I will not download or use something which constantly reminds me of this weird dude suckerberg who did a lot of damage to society with facebook

DIY agent harnesses are the new "note taking"/"knowledge management"/"productivity tool"

I started working on something similar but for family stuff. I stopped before hitting self editing because, well I was a little bit afraid of becoming over reliant on a tool like this or becoming more obsessed with building it than actually solving a real problem in my life. AI is tricky. Sometimes we think we need something when in fact life might be better off simpler.

The code for anyone interested. Wrote it with exe.dev's coding agent which is a wrapper on Claude Opus 4.5

https://github.com/asim/aslam

Hi HN,

I'm building Zuckerman: a personal AI agent that starts ultra-minimal and can improve itself in real time by editing its own files (code + configuration). Agents can also share useful discoveries and improvements with each other.

Repo: https://github.com/zuckermanai/zuckerman

The motivation is to build something dead-simple and approachable, in contrast to projects like OpenClaw, which is extremely powerful but has grown complex: heavier setup, a large codebase, skill ecosystems, and ongoing security discussions.

Zuckerman flips that:

1. Starts with almost nothing (core essentials only).

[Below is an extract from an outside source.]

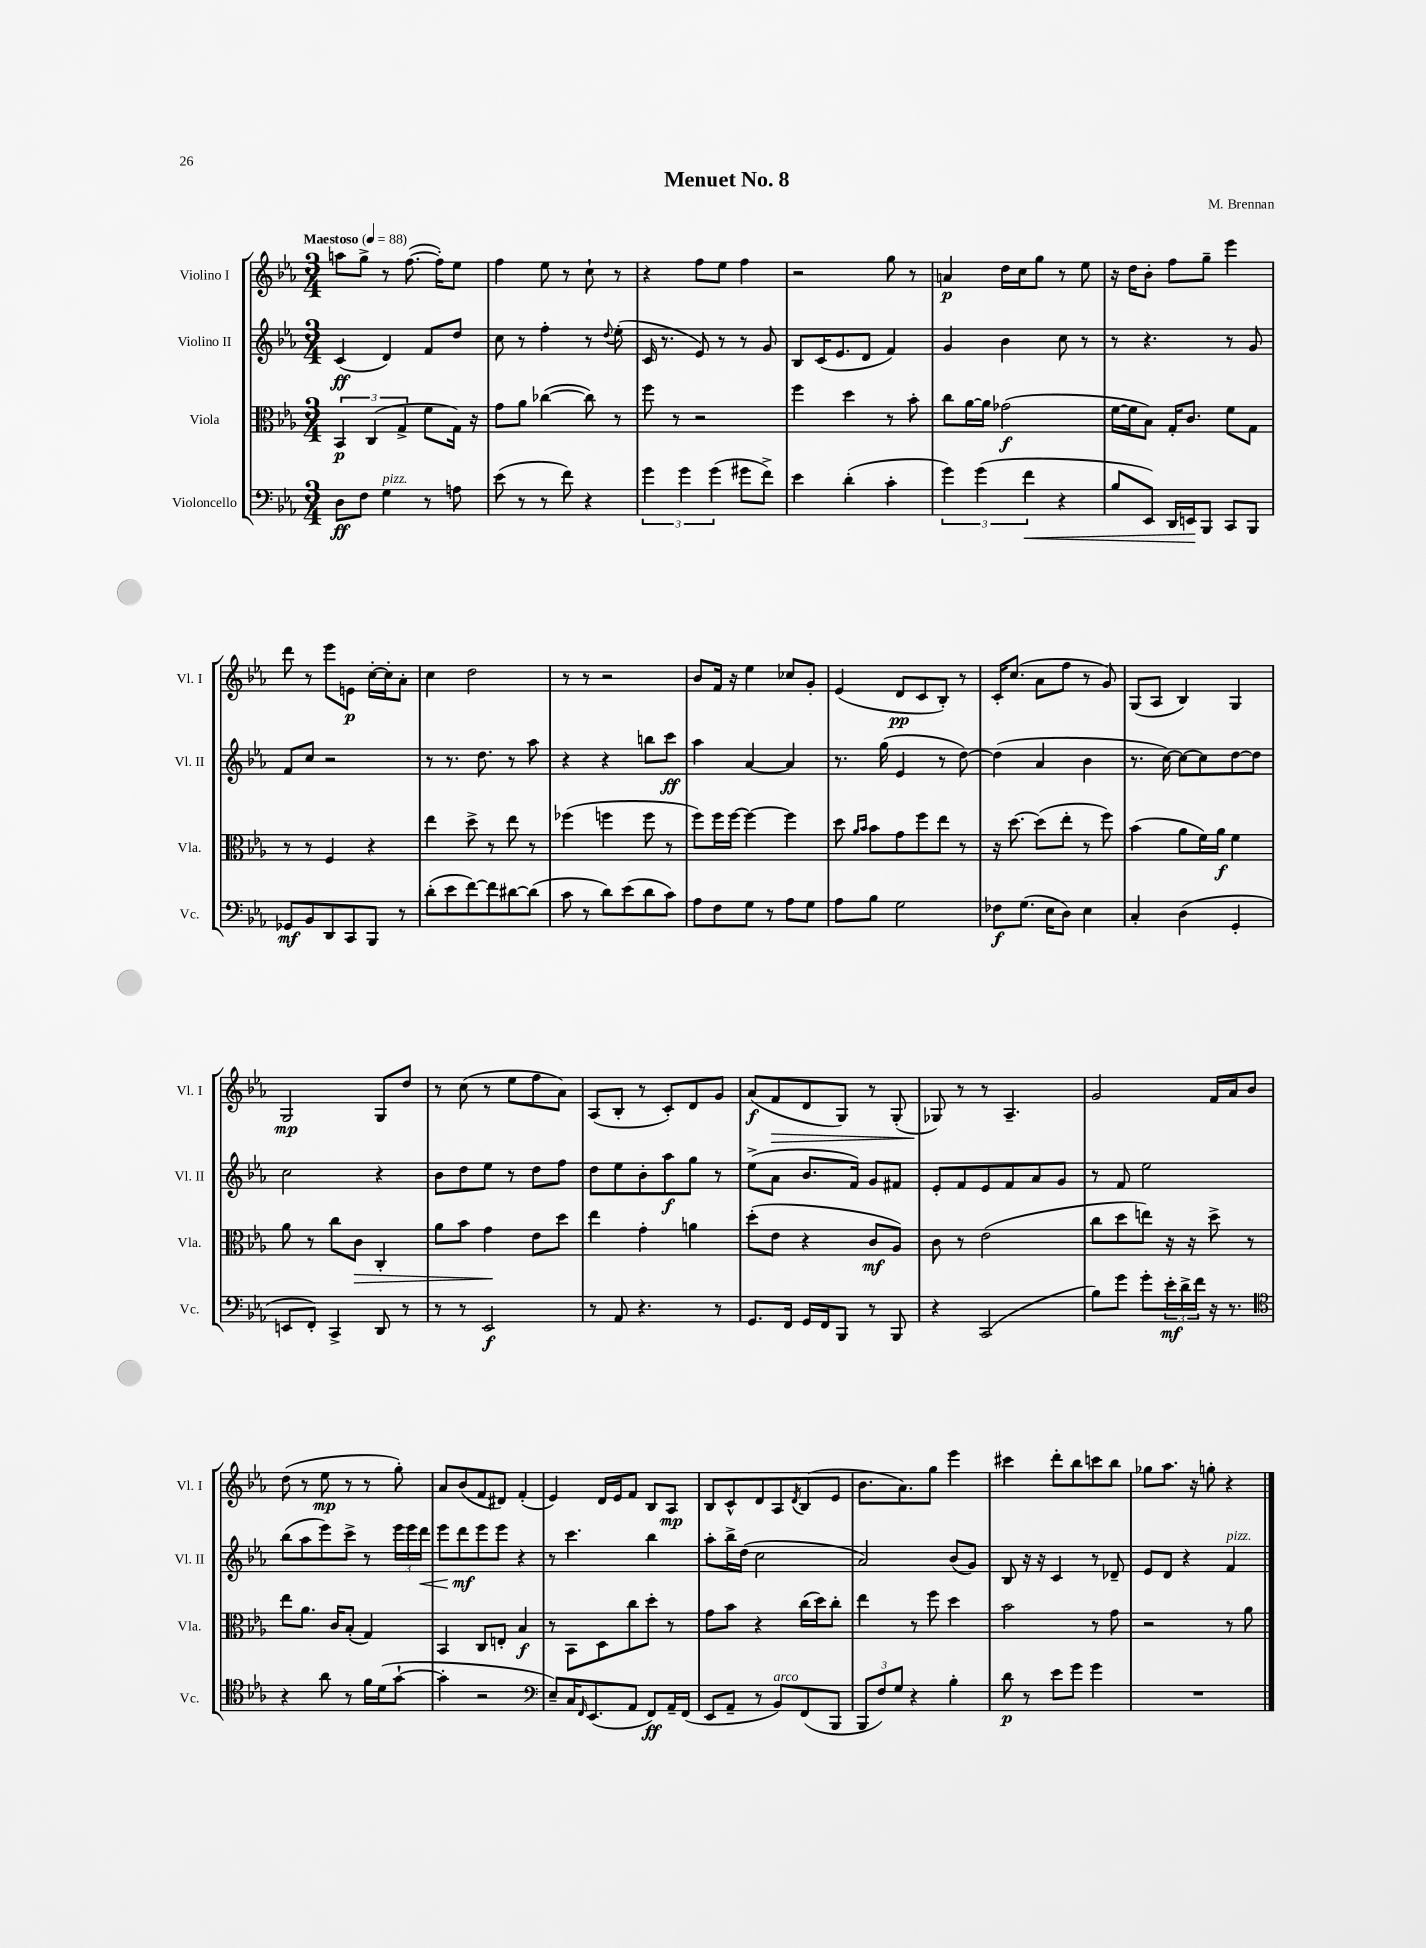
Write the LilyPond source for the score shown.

2. Behavior/tools/prompts live in plain text files.

3. The agent can rewrite its own configuration and code.

4. Changes hot-reload instantly (save -> reload).

5. Agents can share improvements with others.

6. Multi-channel support (Discord/Slack/Telegram/web/voice, etc).

Security note: self-edit access is obviously high-risk by design, but basic controls are built in (policy sandboxing, auth, secret management).

Tech stack: TypeScript, Electron desktop app + WebSocket gateway, pnpm + Vite/Turbo.

Quickstart is literally:

  pnpm install && pnpm run dev

It's very early/WIP, but the self-editing loop already works in basic scenarios and is surprisingly addictive to play with.

Would love feedback from folks who have built agent systems or thought about safe self-modification.

I would change the name of the project. Why would I want to run something that keeps remind me of that guy

|The agent can rewrite its own configuration and code.

I am very illiterate when it comes to Llms/AI but Why does nobody write this in Lisp???

Isn't it supposed to be the language primarily created for AI???

I am surprised that no one did this in a LISP yet.

Terrible name, kind of a mid idea when you think about it (Self improving AI is literally what everyone's first thought is when building an AI), but still I like it.

Sounds cool, but it also sounds like you need to spend big $$ on API calls to make this work.

Someone needs to send this to Spike Feresten.